Directed by: Paul Weitz.
Written by: Paul Weitz based on the book by Nick Flynn.
Starring: Robert De Niro (Jonathan Flynn), Paul Dano (Nick Flynn), Julianne Moore (Jody Flynn), Olivia Thirlby (Denise), Eddie Rouse (Carlos), Steve Cirbus (Jeff), Lili Taylor (Joy), Victor Rasuk (Gabriel), Liam Broggy (Young Nick), Chris Chalk (Ivan), Wes Studi (Captain), Dale Dickey (Marie), William Sadler (Ray).

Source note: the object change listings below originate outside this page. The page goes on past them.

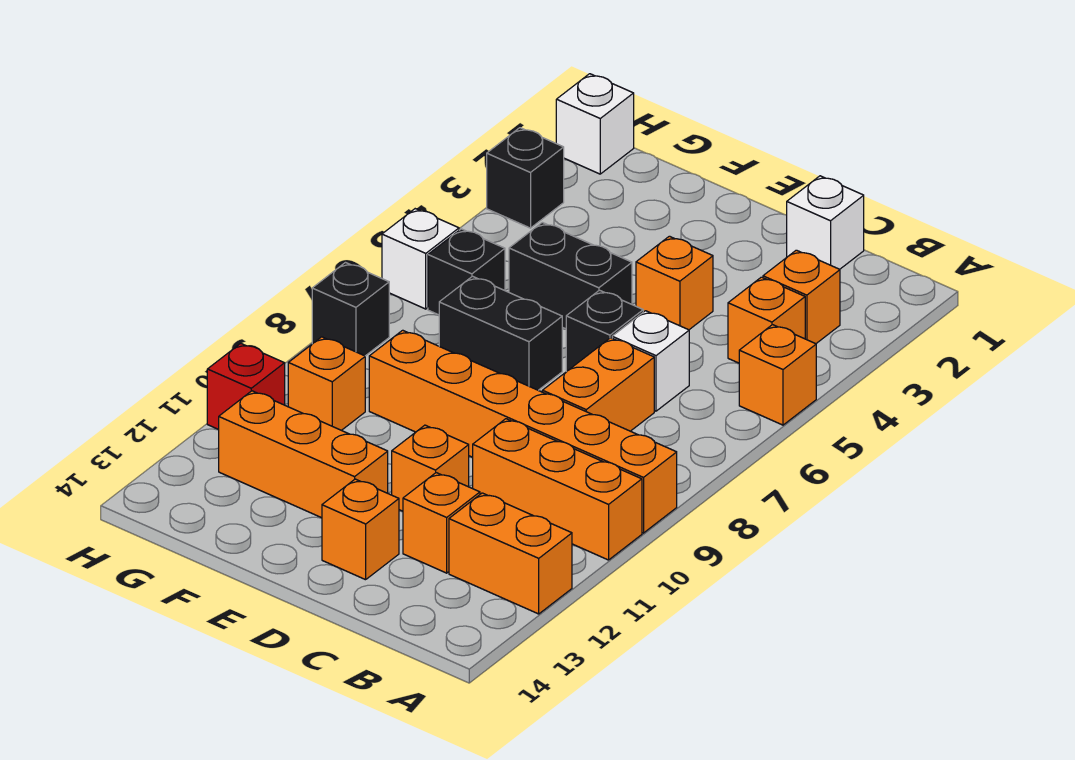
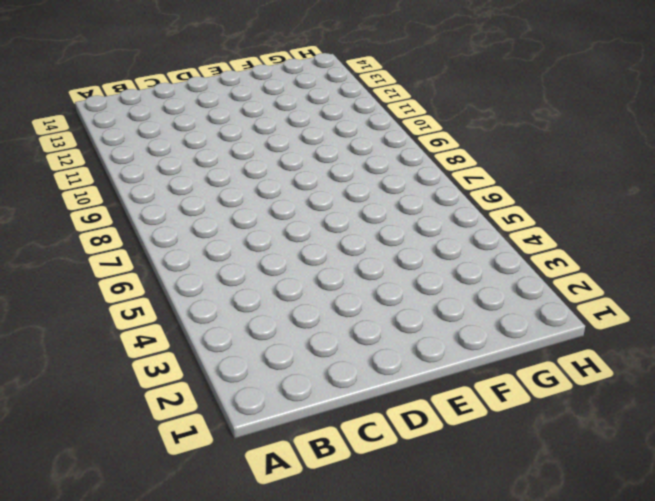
none -> orange brick A5 level 1
none -> orange brick A9:F9 level 1
none -> orange brick A10:C10 level 1

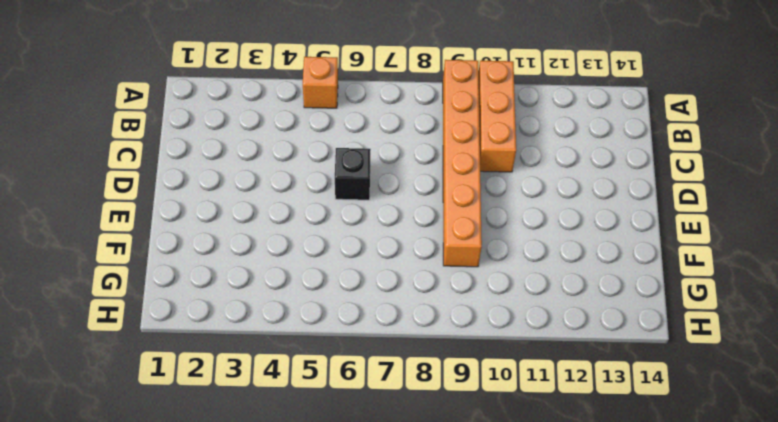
none -> orange brick A12:B12 level 1
none -> orange brick B3 level 1
none -> orange brick B4 level 1

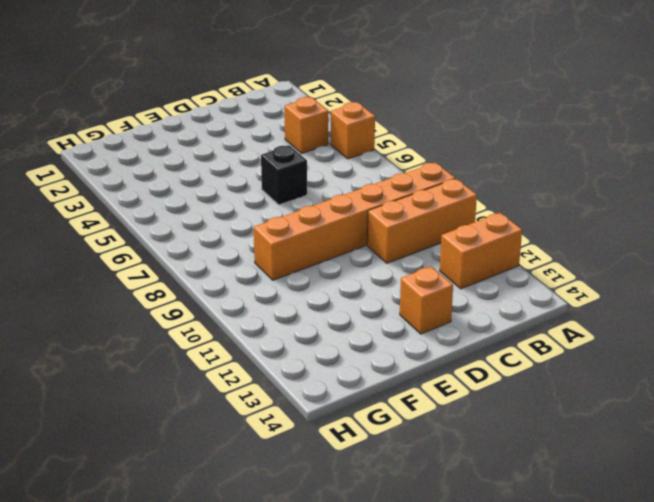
none -> orange brick B3 level 1
none -> white brick C1 level 1
none -> white brick C6 level 1

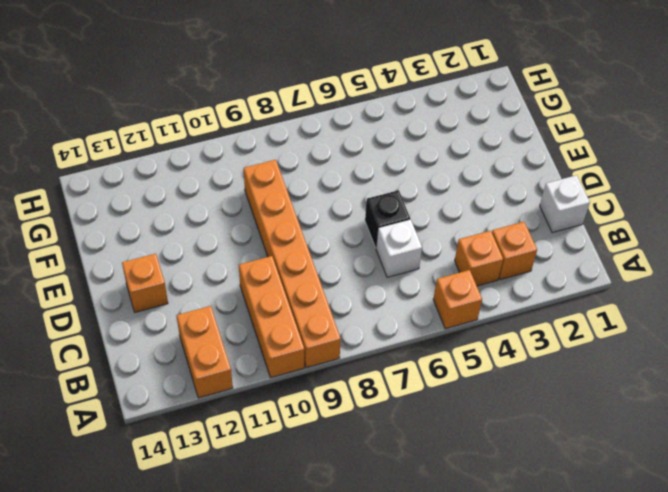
none -> orange brick C7:C8 level 1
none -> orange brick C12 level 1
none -> orange brick D4 level 1

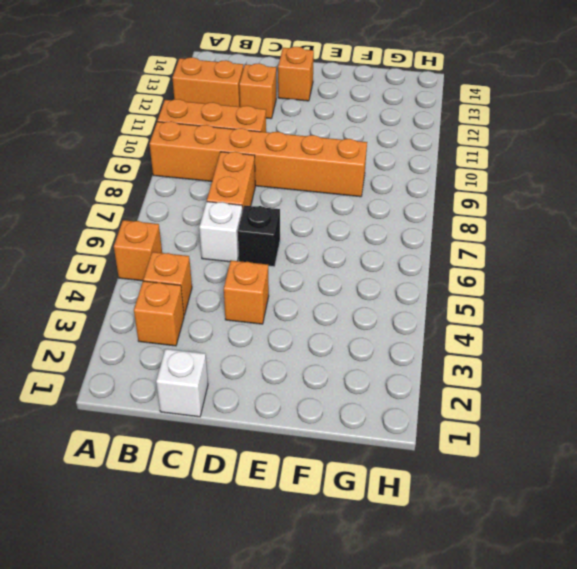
none -> orange brick D11 level 1
none -> black brick E5:F5 level 1
none -> black brick E7:F7 level 1

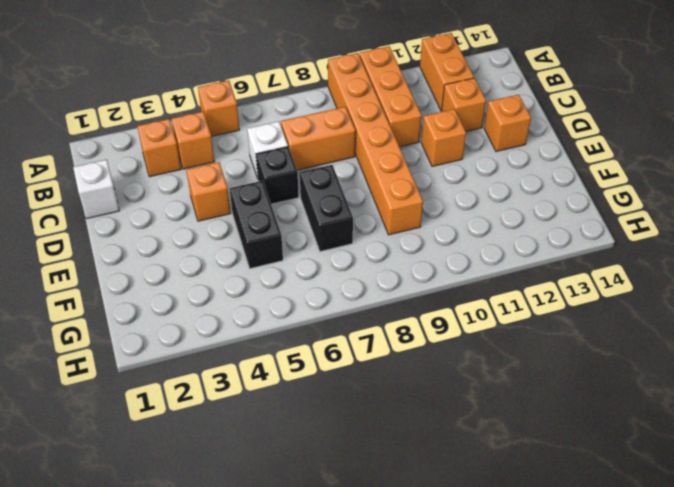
none -> orange brick E12:G12 level 1
none -> black brick G6 level 1
none -> orange brick G10 level 1

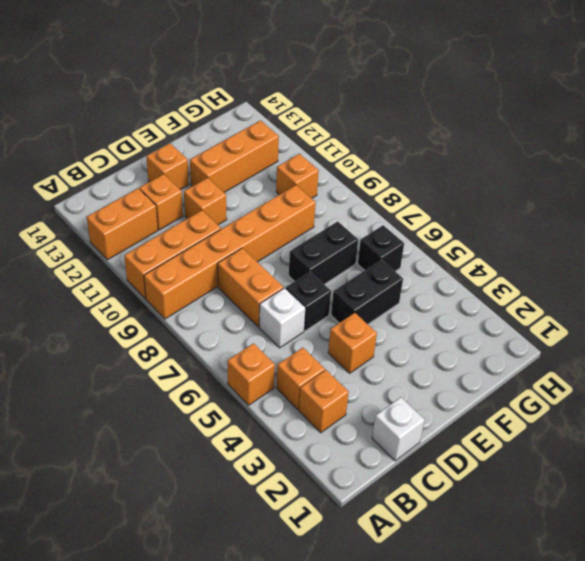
none -> white brick H1 level 1
none -> black brick H3 level 1
none -> white brick H6 level 1

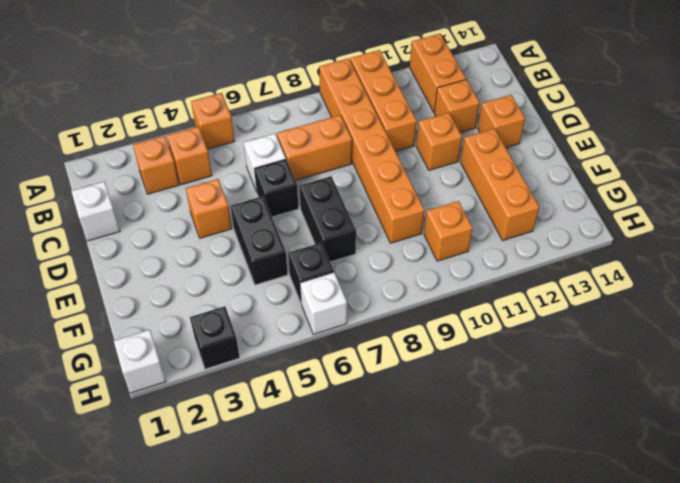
none -> black brick H8 level 1
none -> red brick H11 level 1

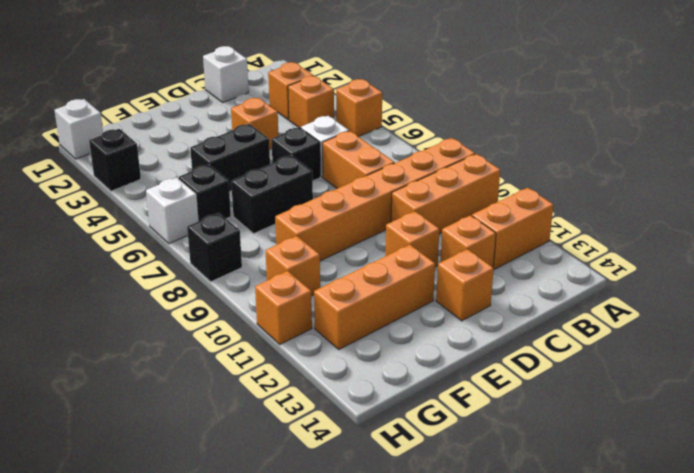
orange brick H11 level 1 -> red brick H11 level 1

When Being Flynn begins, I thought I knew precisely where it was going. It is a film about a depressed, would-be younger writer, Nick (Paul Dano), whose mother (Julianne Moore, seen in flashback) has killed herself, and who hasn’t heard from father, Jonathan (Robert DeNiro) who views himself as the only great American writer other than Mark Twain and J.D. Salinger, in 18 years. But then Jonathan calls Nick one day out of the blue – and acts like no time has passed. He has been evicted from his apartment and needs some help moving his stuff into storage. Out of curiosity, Nick helps – and then he doesn’t hear from his father again for a little while. Needing money, Nick takes a job at a homeless shelter – and low and behold, Jonathan shows up at the shelter as a client. You probably already have an idea about what is going to happen in the film – that father and son will heal their relationship, and will eventually tearfully confess their love for each other and their mistakes – and eventually save each other. Yet, Being Flynn is based on a real story, and life doesn’t quite turn out like it does in the movies.

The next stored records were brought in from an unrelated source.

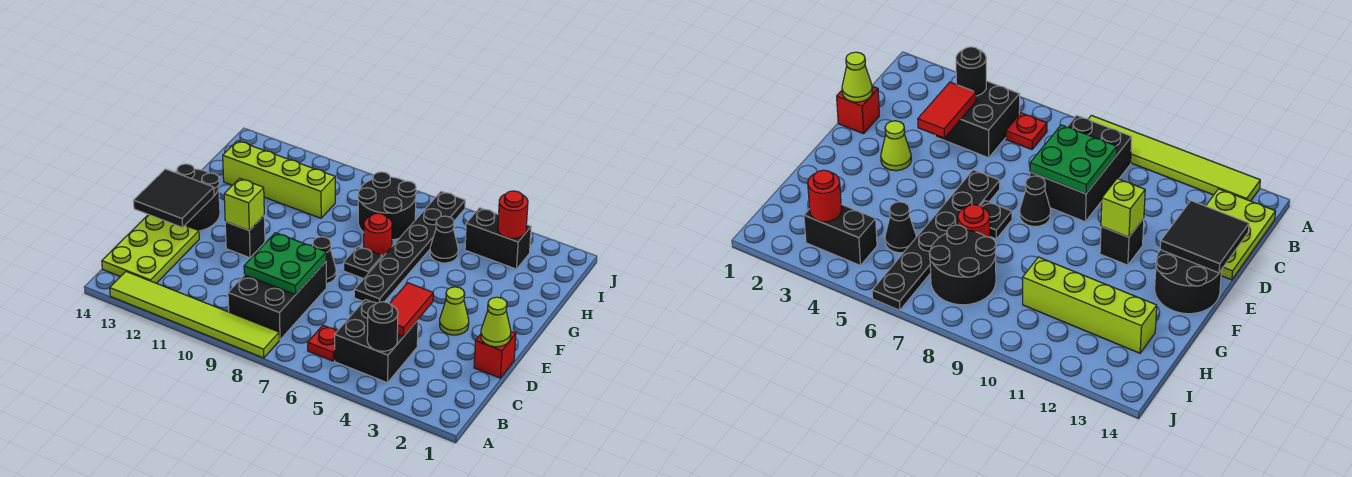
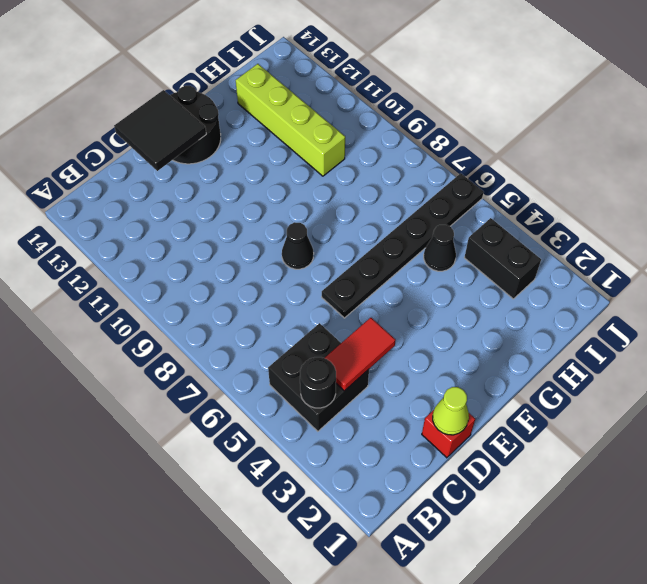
none -> lime tile A8:A13 level 1
none -> red plate B6 level 1
none -> black brick B8:D9 level 1

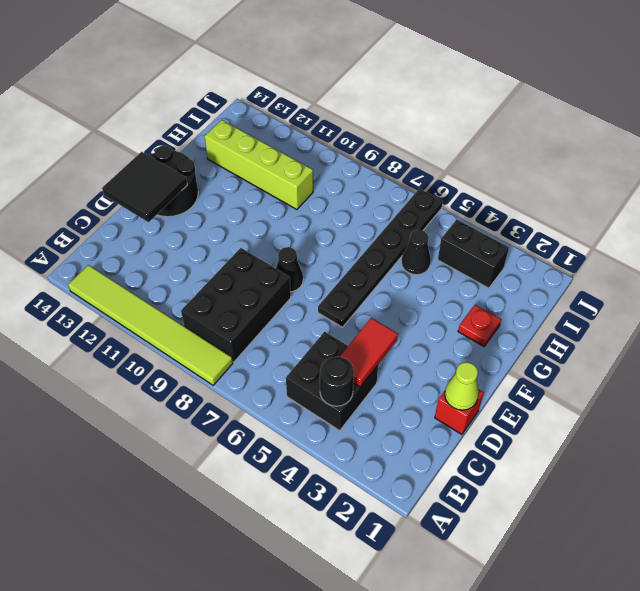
red plate G2 level 1 -> red plate B6 level 1
none -> lime plate B13:D14 level 1
none -> lime cone E3 level 1
none -> black brick E11 level 1

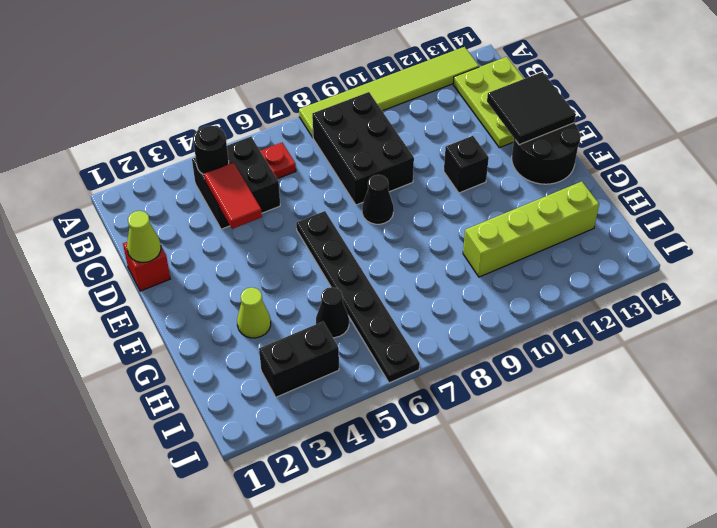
lime cone G3 level 1 -> lime cone E3 level 1
none -> black plate F7 level 1
none -> red round brick G7 level 1
none -> black round brick H7:I8 level 1

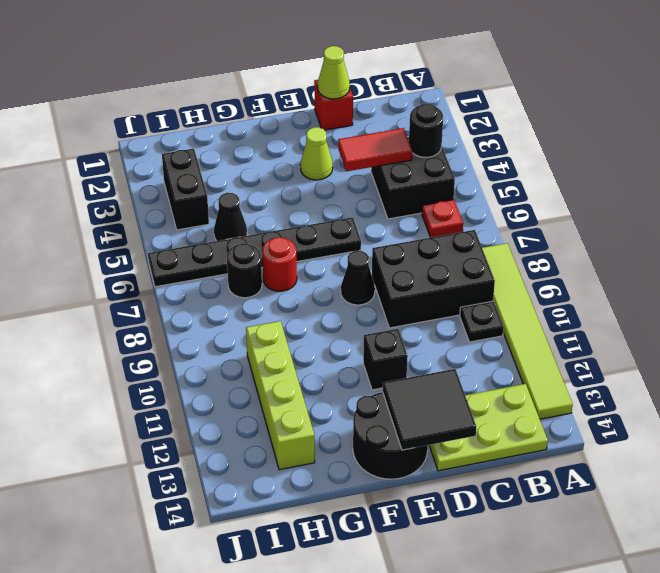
black plate B10 level 1 -> black plate F7 level 1
black round brick H7 level 1 -> black round brick H7:I8 level 1
none -> green plate C8:D9 level 2
none -> lime brick E11 level 2
none -> red round brick I3 level 2

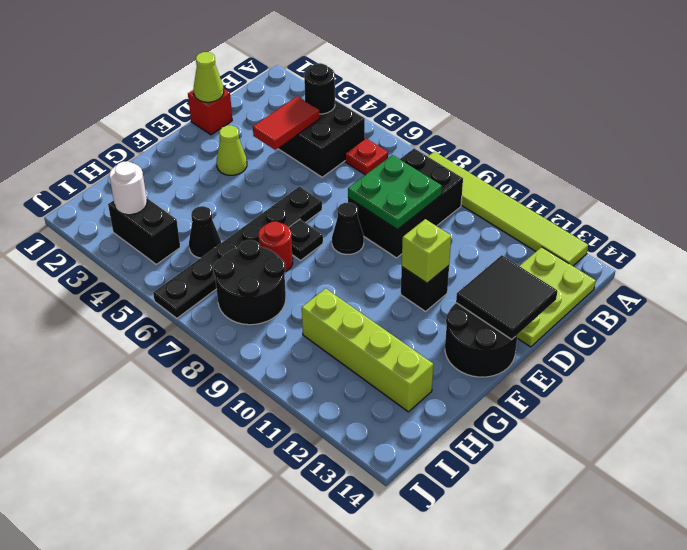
white round brick I3 level 2 -> red round brick I3 level 2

The reason to see the movie is the performances by Paul Dano and Robert DeNiro, both of whom are quite good in their roles. Dano has a difficult role that requires him to hit many notes – too many if the truth be told. He starts the movie as a lost young man, trying to figure out what he should be doing. With his mother now gone, and his father never a part of his life, he lacks guidance and quite simply doesn’t know what to do. He moves into a new place, and meets a girl Denise (Olivia Thirlby) who works at a homeless shelter, and suggests he work there too. He does, because he has nothing else to do, but while he likes helping people, he still cannot help himself. He spirals down in drug and alcohol addiction – all fueled by his increasing complex relationship with his father, Jonathan. Dano is asked to do a lot in the movie – essentially spiral out of control, and then find himself and get himself out of it, and because he is asked to do so much, the film at times feel rushed. His downward spiral seems to happen too quickly – and his recovery almost immediate. But Dano convinces us of his character as much as possible.

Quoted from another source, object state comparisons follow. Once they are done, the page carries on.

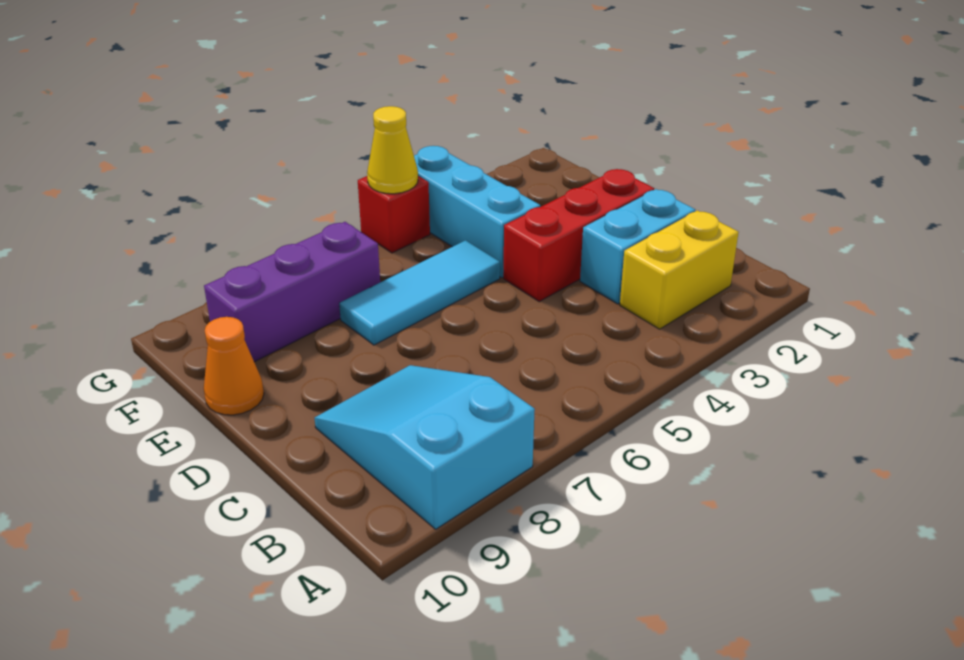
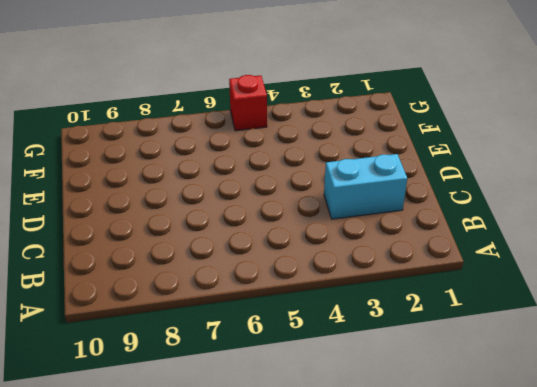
none -> cyan slope A8:C9 level 1 top A
none -> yellow brick B2:B3 level 1

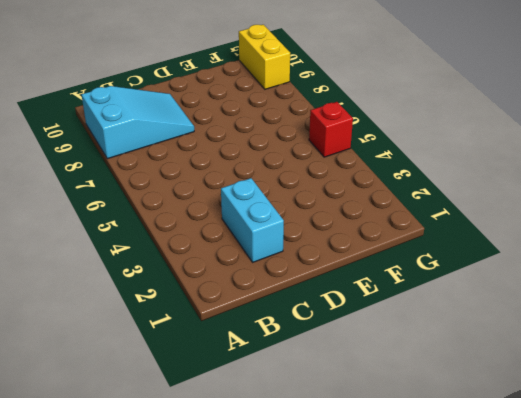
yellow brick G9:G10 level 1 -> yellow brick B2:B3 level 1
none -> red brick D2:D4 level 1
none -> cyan brick E4:G4 level 1

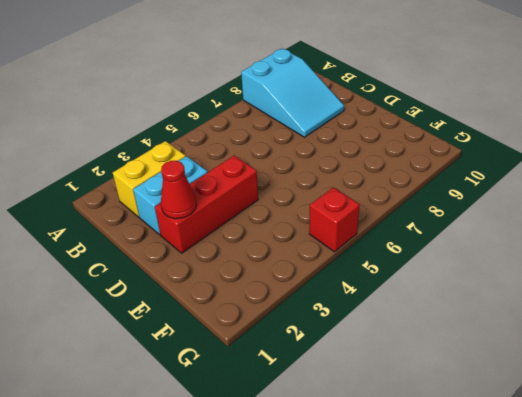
red cone D2 level 2 -> none
none -> cyan brick E4:G4 level 1
none -> cyan tile E5:E7 level 1

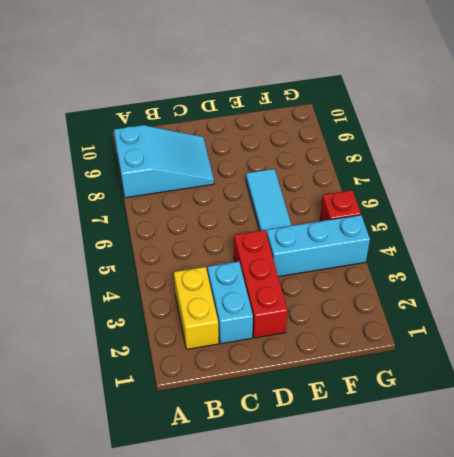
none -> orange cone E10 level 1
none -> purple brick F7:F9 level 1

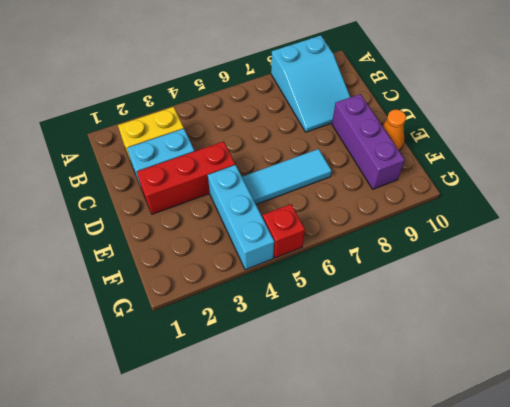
purple brick D9:F9 level 1 -> purple brick F7:F9 level 1
none -> yellow cone G5 level 2

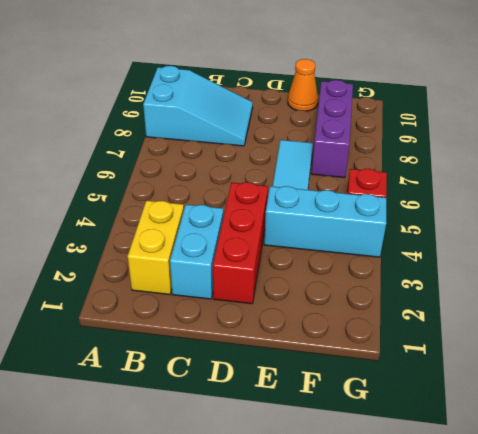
none -> yellow cone G5 level 2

As the father, Jonathan, DeNiro has a showcase role – and an easier one – than Dano does. He essentially starts the movie at least slightly crazy – ranting and raving either behind the wheel of his taxi, or in his low rent apartment he gets thrown out of. When he loses his job, and his apartment, his spiral is deeper and more immediate than Dano’s – becoming a major problem at the shelter because of his violent behavior. DeNiro, who too often has coasted on his talent in the past 15 years or so, seems to really get into his role here. It’s one of his best performances in recent years, and although he goes a little too far over the top at times, he mainly sticks to the character here – and delivers a very good performance as a mentally ill man.
The movie itself, however, isn’t as good as Dano and DeNiro are in it. The film feels rushed in many ways – that the movie tries to cram in too much into its rather scant 100 minute running time. As mentioned before, Dano has to go through so much in such a short period of time that it doesn’t seem quite believable. And it also should be noted that while the film, written and directed by Paul Weitz, doesn’t end up quite how we expect it too – it isn’t a redemption story where eventually father and son will have a tearful hug and become best friends. And yet, the film does seem to be a little too lightweight. The movie is based on the memoir by Nick Flynn (the Dano character), with the inventive title of Another Bullshit Night in Suck City, was said to be darker and more harrowing. The movie doesn’t get as dark as it should. The issues it addresses – homeless, alcoholism, drug abuse, mental illness, suicide – deserve a harder hitting movie, and too often Being Flynn pulls it punches.
It’s not Being Flynn is a bad movie – it isn’t. It’s just that the movie isn’t quite what it could have been. The subject matter was there, as were the performances. It just needed the treatment it deserves, and Being Flynn is not that movie.